At the same time as he laid down the rules of flight, he fitted the newly created wings on the boy’s shoulders. While he worked and issued his warnings the ageing man’s cheeks were wet with tears: the father’s hands trembled.

He gave a never to be repeated kiss to his son, and lifting upwards on his wings, flew ahead, anxious for his companion, like a bird, leading her fledglings out of a nest above, into the empty air. He urged the boy to follow, and showed him the dangerous art of flying, moving his own wings, and then looking back at his son. Some angler catching fish with a quivering rod, or a shepherd leaning on his crook, or a ploughman resting on the handles of his plough, saw them, perhaps, and stood there amazed, believing them to be gods able to travel the sky.

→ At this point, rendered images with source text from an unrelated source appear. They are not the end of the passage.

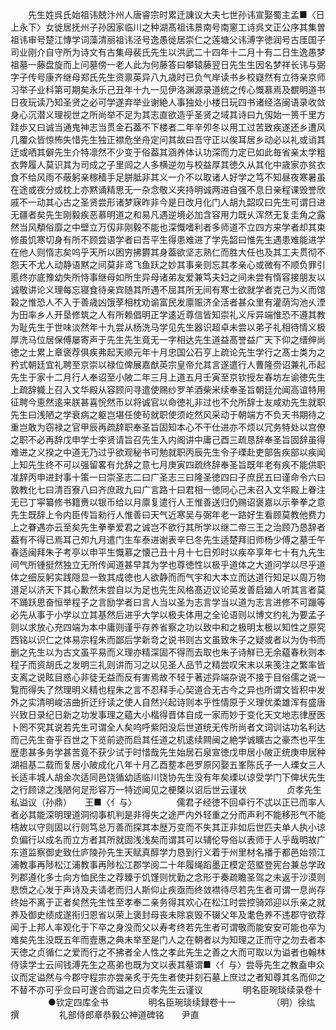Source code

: <!-- { "loadSidebar": true } -->
　　先生姓呉氏始祖讳兢汴州人唐睿宗时累迁諌议大夫七世孙讳宣娶蜀主孟■〈日上永下〉女徙居抚州子孙因家临川之种湖髙祖讳景南号南窻工诗呉文正公序其集曽祖讳审号楚江慱学词藻清丽祖讳泾号逸愚徙居崇仁之莲塘父讳溥字徳润号古厓国子司业刚介自守所为诗文有古集母裴氏先生以洪武二十四年十二月十有二日生逸愚梦祖墓一藤盘旋而上问墓傍一老人此为何藤答曰攀辕藤翌日先生生因名梦祥长讳与弼字子传号康齐继母郑氏先生资禀英异八九歳时已负气岸读书乡校嶷然有立待亲京师习举子业科第可期矣永乐己丑年十九一见伊洛渊源录道统之传心慨慕焉及覩明道书日夜玩读乃知圣贤之必可学遂弃举业谢絶人事独处小楼日玩四书诸经洛闽语录收敛身心沉潜义理视世之所尚举不足为其志直欲造乎圣贤之域其诗曰九仭始一篑千里方跬歩又曰诚当通鬼神志当贯金石葢不下楼者二年辛夘冬以用工过苦致疾遂还乡遭风几覆众皆惊怖失惜先生独正襟危坐舟定问其故曰吾守正以俟耳居乡动必以礼或诮其迂或哂其僻先生介特凛然不少变于俗葢其涵养体认功深而力定已如此毎省亲太学粗衣弊履人莫识其为司成之子里闾之人多横逆勿与校益厚其徳久从其化中歳家亦贫衣食不给风雨不蔽躬亲稼穑手足胼胝非其义一介不以取诸人好学之笃不知昼夜寒暑虽在途或夜分或枕上亦黙诵精思无一杂念敬义夹持明诚两进自强不息日亲程课毁誉欣戚不一动其心古之圣贤尝形诸梦寐昨非今是日改月化门人胡九韶叹曰先生可谓日进无疆者矣先生刚毅疾恶慕明道之和易凡遇逆境必加含容用力既乆浑然无复圭角之露然当风頺俗靡之中壁立万仭非刚毅不能也深慨嗜利者多师道不立四方来学者却其束修虽饥寒切身有所不顾尝语学者曰吾平生得患难进了学先韶曰惟先生遇患难能进学在他人则惰志矣呜乎天所以困穷拂欝其身葢欲坚志熟仁而胜大任也及其工夫贯彻不怨天不尤人动静语黙之间莫非鸢飞鱼跃之妙其事亲则忘其孝亲心或微有不顺负罪引慝终亦底豫幼失所恃事继母如所生异母诸弟友爱兼笃夫妇之间未尝有惰容接朋友以诚敬讲论义理每忘寝食待亲宾随其所遇不屈其所无间有寒士欲就学者克己为义而馆榖之惟恐人不入于善歳凶饿莩相枕劝谕富民发廪赈济全活者甚众里有灌荫沟池乆湮为田率乡人开垦修筑之人有所赖倡明正学逺近尊信皆知崇礼义斥异端惟恐不遵其教为耻先生于世味淡然年十九尝从杨洗马学见先生器识超卓未尝以弟子礼相待情义极厚洗马位居保傅屡寄声于先生先生竟无一字相达先生道益髙誉益广天下仰之缙绅尚徳之士累上章褒荐俱疾弗起天顺元年十月忠国公石亨上疏论先生学行之髙士类为之矜式朝廷宜礼聘至京崇以禄位俾展嘉猷英宗皇帝允其言遂遣行人曹隆赍诏兼礼币起先生于家十二月行人奉诏至小陂二年三月上道五月壬寅至京钦授左春坊左谕徳先生上疏辞軄上召入文华殿从容顾问寻遣使赐纱罗羊酒柴米续奉圣旨朝廷允闻高谊特用征聘今恵然逺来朕甚喜恱然币以将诚官以命徳礼非过也不允所辞士友咸劝先生就职先生曰浅陋之学衰病之躯岂堪任使茍就职使须屹然风采动于朝端方不负天书期待之重岂敢为窃禄之官甲辰再疏辞职奉圣旨固知本心不干仕进亦不烦以冗务特处以宫僚之职不必再辞戊申学士李贤请旨召先生入内阁讲中庸己酉三疏恳辞奉圣旨固辞虽得难进之义揆之中道无乃过乎欲观秘书可勉就职丙辰先生令子瑮赴吏部告疾部以疾闻上知先生终不可以强留畧有允辞之意七月庚寅四疏终辞奉圣旨既年老有疾不能供职准辞丙申进封事十策一曰崇圣志二曰广圣志三曰隆圣徳四曰子庶民五曰谨命令六曰敦教化七曰清百寮八曰齐庶政九曰广言路十曰君相一徳同心己未召入文华殿上眷注无已丁寜纂修书籍赉以银币给以月廪复遣行人王惟善送归仍赐诏褒嘉以示拳拳之意先生既辞上令内臣传旨勑行人惟善曰天气近寒吴与弼年老一路好生看顾莫教他费力上之眷遇亦云至矣先生拳拳爱君之诚岂不欲行其所学以继二帝三王之治顾乃恳辞者葢有不得已焉耳己夘九月遣门生车泰进谢表辛巳冬先生适楚拜旧师杨少傅之墓壬午春适闽拜朱子考亭以申平生慨慕之懐己丑十月十七日夘时以疾卒享年七十有九先生间气所锺挺然独立无所传闻道甚早其为学也尊徳性以极乎道体之大道问学以尽乎道体之细反躬实践隠显一致其成徳也人欲静而而气宇和大本立而达道行知足以周万物道足以济天下其心歉然未尝自以为足也先生风格髙迈议论英发善启廸人听其言者莫不踊跃思奋恒举程子之言励学者曰言人当以圣为志言学当以道为志言进修不可躐等必先从事于小学以立其基然后进乎大学以极夫体用之全论语则以博文约礼为要孟子则以求放心充四端为本中庸则谨乎存养省察之功以致中和之极明太极以知性之原究西铭以识仁之体易宗程朱而鄙后学新竒之说书则古文虽致朱子之疑或者以为伪书而删之先生以为古文虽平易而义理亦精深固不得而去取也朱子诗觧已无余藴春秋则本程子而资胡氏之发明三礼则讲而习之以见圣人品节之精尝叹宋末以来笺注之繁率皆支离之说眩目惑心非徒无益而反有害焉故不轻于著述异端杂说不接于目俗儒之说一覧而得失了然理明义精也程朱之言不忍释手心契道合无古今之异也所谓文皆积中发外之实清明峻洁曲折迂纡读之使人自然兴起诗则本乎性情原于义理优柔雄浑有盛唐兴致日录纪日新之功发事理之藴大小楷得晋体自成一家而妙于变化天文地志律歴医卜罔不究其说若先生可谓全人矣呜呼紫阳没后世道统无传所尚者文词训诂功名利达而己先生奋乎百世之下览前迹而启其任道之机逺续闗闽之絶学诚矌古之豪杰也平生歴患甚多务学甚苦竟不获少试于时惜哉先生始居石泉宣徳戊申居小陂正统庚申居种湖祖基二载而复居小陂成化八年十月乙酉塟本邑罗原冈娶五峯陈氏子一人瑮女三人长适丰城人胡金次适同邑饶循幼适临川饶协先生没有年矣瑮以谅受学门下俾状先生之行顾谅之浅陋何足形容万一特述闻见之梗槩以诏后世云谨状
　　
　　贞孝先生私谥议（孙鼎）　　王■〈亻与〉
　　
　　儒君子经徳不回卓行不忒以正已而率人者必其能深明理道洞彻事机判是非得失之途严内外轻重之分而声利不能移形气不能梏故以守则固以行则笃总万善而探其本歴万变而不失其正非如后世匹夫单人执小谅负偏行以成名而立方者其所就固浅浅矣而谓其可以辅伦导俗以表师于人乎哉明故广东道监察御史致仕庐陵孙先生天赋真醇学力恳到行义着于州里材名播于都邑始领江浦教事再陟松江浦教事再陟松江郡学阅二十年履绳蹈墨正模定范塈登宪台兼总学政列郡遵化多士向方恤民生之荐臻于饥馑则忧勤之念形于奏疏瞻圣驾之未返于沙漠则悲愤之心发于声诗及夫请老而归人斯仰止疾亟而终敛襟待尽若先生者可谓一息尚存终始不离于正者矣然先生性至孝奉二亲务得其欢心在松江时尝控骑郊迎以乐亲之就养及御史绩成遂衔归恩省以荣上褒封母丧未除哀毁不辍父年及耄色养不违郡守欲荐闻于上邦人率观化于下卒之身没而父以寿考终若先生者可谓敬而能安安可能也卒为难矣先生没既五年而壹惠之典未举至是门人之在朝者以为知理之正而守之勿去者本天徳之贞循仁之爱而行之不拂者全人性之孝此先生之善之大而可取以为谥者也翰林侍读学士云间钱溥先生之髙弟也既为文以表其墓谓■〈亻与〉尝辱先生之教盍申众议而定谥然与今郡守程宗亦尝亲炙于先生者使并刻石墓上庶过之者知尊其名而仰之不替不亦可乎佥曰可遂合而谥之曰贞孝先生云谨议
　　
　　明名臣琬琰续录卷十
　　
　　●钦定四库全书
　　
　　明名臣琬琰续録卷十一
　　
　　（明）徐纮 撰
　　
　　礼部侍郎章恭毅公神道碑铭　　尹直
　　
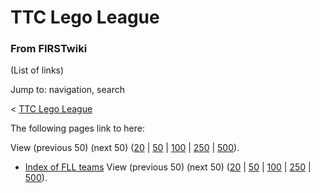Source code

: # TTC Lego League

### From FIRSTwiki

(List of links)

Jump to: navigation, search

&lt; [TTC Lego League](/index.php?title=TTC_Lego_League&redirect=no "TTC Lego
League" )  

The following pages link to here:

View (previous 50) (next 50)
([20](/index.php?title=Special:Whatlinkshere/TTC_Lego_League&limit=20&from=0
"Special:Whatlinkshere/TTC Lego League" ) |
[50](/index.php?title=Special:Whatlinkshere/TTC_Lego_League&limit=50&from=0
"Special:Whatlinkshere/TTC Lego League" ) |
[100](/index.php?title=Special:Whatlinkshere/TTC_Lego_League&limit=100&from=0
"Special:Whatlinkshere/TTC Lego League" ) |
[250](/index.php?title=Special:Whatlinkshere/TTC_Lego_League&limit=250&from=0
"Special:Whatlinkshere/TTC Lego League" ) |
[500](/index.php?title=Special:Whatlinkshere/TTC_Lego_League&limit=500&from=0
"Special:Whatlinkshere/TTC Lego League" )).

  * [Index of FLL teams](/index.php/Index_of_FLL_teams "Index of FLL teams" )
View (previous 50) (next 50)
([20](/index.php?title=Special:Whatlinkshere/TTC_Lego_League&limit=20&from=0
"Special:Whatlinkshere/TTC Lego League" ) |
[50](/index.php?title=Special:Whatlinkshere/TTC_Lego_League&limit=50&from=0
"Special:Whatlinkshere/TTC Lego League" ) |
[100](/index.php?title=Special:Whatlinkshere/TTC_Lego_League&limit=100&from=0
"Special:Whatlinkshere/TTC Lego League" ) |
[250](/index.php?title=Special:Whatlinkshere/TTC_Lego_League&limit=250&from=0
"Special:Whatlinkshere/TTC Lego League" ) |
[500](/index.php?title=Special:Whatlinkshere/TTC_Lego_League&limit=500&from=0
"Special:Whatlinkshere/TTC Lego League" )).

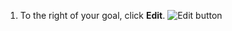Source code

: 1. To the right of your goal, click **Edit**.
   ![Edit button](/assets/images/help/sponsors/edit-goal-button.png)
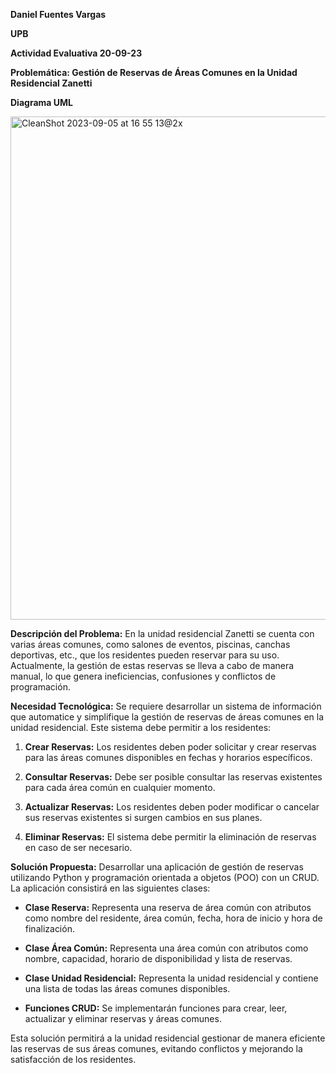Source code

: **Daniel Fuentes Vargas**

**UPB**

**Actividad Evaluativa 20-09-23**

**Problemática: Gestión de Reservas de Áreas Comunes en la Unidad Residencial Zanetti**

**Diagrama UML**

<img width="805" alt="CleanShot 2023-09-05 at 16 55 13@2x" src="https://github.com/upb-danielfuentes/df-crud-zanetti/assets/141572206/fb397c24-37bb-48c7-bcae-6b86cb8f7cb4">


**Descripción del Problema:**
En la unidad residencial Zanetti se cuenta con varias áreas comunes, como salones de eventos, piscinas, canchas deportivas, etc., que los residentes pueden reservar para su uso. Actualmente, la gestión de estas reservas se lleva a cabo de manera manual, lo que genera ineficiencias, confusiones y conflictos de programación.

**Necesidad Tecnológica:**
Se requiere desarrollar un sistema de información que automatice y simplifique la gestión de reservas de áreas comunes en la unidad residencial. Este sistema debe permitir a los residentes:

1. **Crear Reservas:** Los residentes deben poder solicitar y crear reservas para las áreas comunes disponibles en fechas y horarios específicos.

2. **Consultar Reservas:** Debe ser posible consultar las reservas existentes para cada área común en cualquier momento.

3. **Actualizar Reservas:** Los residentes deben poder modificar o cancelar sus reservas existentes si surgen cambios en sus planes.

4. **Eliminar Reservas:** El sistema debe permitir la eliminación de reservas en caso de ser necesario.

**Solución Propuesta:**
Desarrollar una aplicación de gestión de reservas utilizando Python y programación orientada a objetos (POO) con un CRUD. La aplicación consistirá en las siguientes clases:

- **Clase Reserva:** Representa una reserva de área común con atributos como nombre del residente, área común, fecha, hora de inicio y hora de finalización.

- **Clase Área Común:** Representa una área común con atributos como nombre, capacidad, horario de disponibilidad y lista de reservas.

- **Clase Unidad Residencial:** Representa la unidad residencial y contiene una lista de todas las áreas comunes disponibles.

- **Funciones CRUD:** Se implementarán funciones para crear, leer, actualizar y eliminar reservas y áreas comunes.

Esta solución permitirá a la unidad residencial gestionar de manera eficiente las reservas de sus áreas comunes, evitando conflictos y mejorando la satisfacción de los residentes.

And now Samos, sacred to Juno, lay ahead to the left (Delos and Paros were behind them), Lebinthos, and Calymne, rich in honey, to the right, when the boy began to delight in his daring flight, and abandoning his guide, drawn by desire for the heavens, soared higher. His nearness to the devouring sun softened the fragrant wax that held the wings: and the wax melted: he flailed with bare arms, but losing his oar-like wings, could not ride the air. Even as his mouth was crying his father’s name, it vanished into the dark blue sea, the Icarian Sea, called after him.

The unhappy father, now no longer a father, shouted, ‘Icarus, Icarus where are you? Which way should I look, to see you?’

‘Icarus’ he called again.

Then he caught sight of the feathers on the waves, and cursed his inventions. He laid the body to rest, in a tomb, and the island was named Icaria after his buried child.